(Extracted page text data)

----

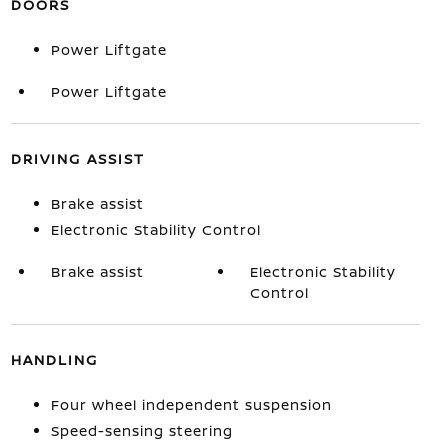
DOORS
Power Liftgate
Power Liftgate
DRIVING ASSIST
Brake assist
Electronic Stability Control
Brake assist
Electronic Stability
Control
HANDLING
Four wheel independent suspension
Speed-sensing steering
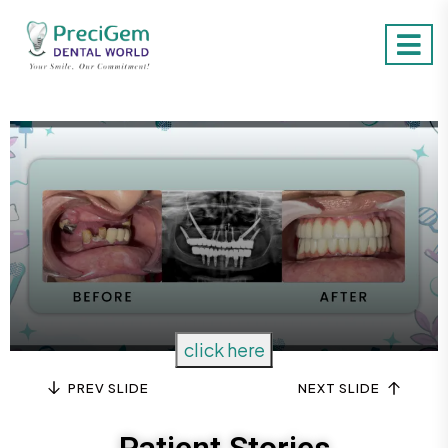
Item Two
click here
PREV SLIDE
NEXT SLIDE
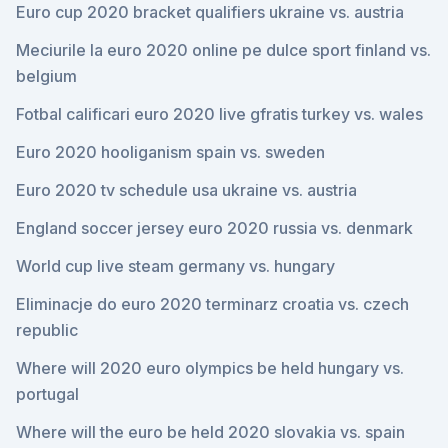
Euro cup 2020 bracket qualifiers ukraine vs. austria
Meciurile la euro 2020 online pe dulce sport finland vs.
belgium
Fotbal calificari euro 2020 live gfratis turkey vs. wales
Euro 2020 hooliganism spain vs. sweden
Euro 2020 tv schedule usa ukraine vs. austria
England soccer jersey euro 2020 russia vs. denmark
World cup live steam germany vs. hungary
Eliminacje do euro 2020 terminarz croatia vs. czech
republic
Where will 2020 euro olympics be held hungary vs.
portugal
Where will the euro be held 2020 slovakia vs. spain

----

Convert every line of text in the rows above into a single numbered list, omitting blank lines. Leave the pictures out of the answer.

1. DOORS
2. Power Liftgate
3. Power Liftgate
4. DRIVING ASSIST
5. Brake assist
6. Electronic Stability Control
7. Brake assist
8. Electronic Stability
9. Control
10. HANDLING
11. Four wheel independent suspension
12. Speed-sensing steering
13. Item Two
14. click here
15. PREV SLIDE
16. NEXT SLIDE
17. Euro cup 2020 bracket qualifiers ukraine vs. austria
18. Meciurile la euro 2020 online pe dulce sport finland vs.
19. belgium
20. Fotbal calificari euro 2020 live gfratis turkey vs. wales
21. Euro 2020 hooliganism spain vs. sweden
22. Euro 2020 tv schedule usa ukraine vs. austria
23. England soccer jersey euro 2020 russia vs. denmark
24. World cup live steam germany vs. hungary
25. Eliminacje do euro 2020 terminarz croatia vs. czech
26. republic
27. Where will 2020 euro olympics be held hungary vs.
28. portugal
29. Where will the euro be held 2020 slovakia vs. spain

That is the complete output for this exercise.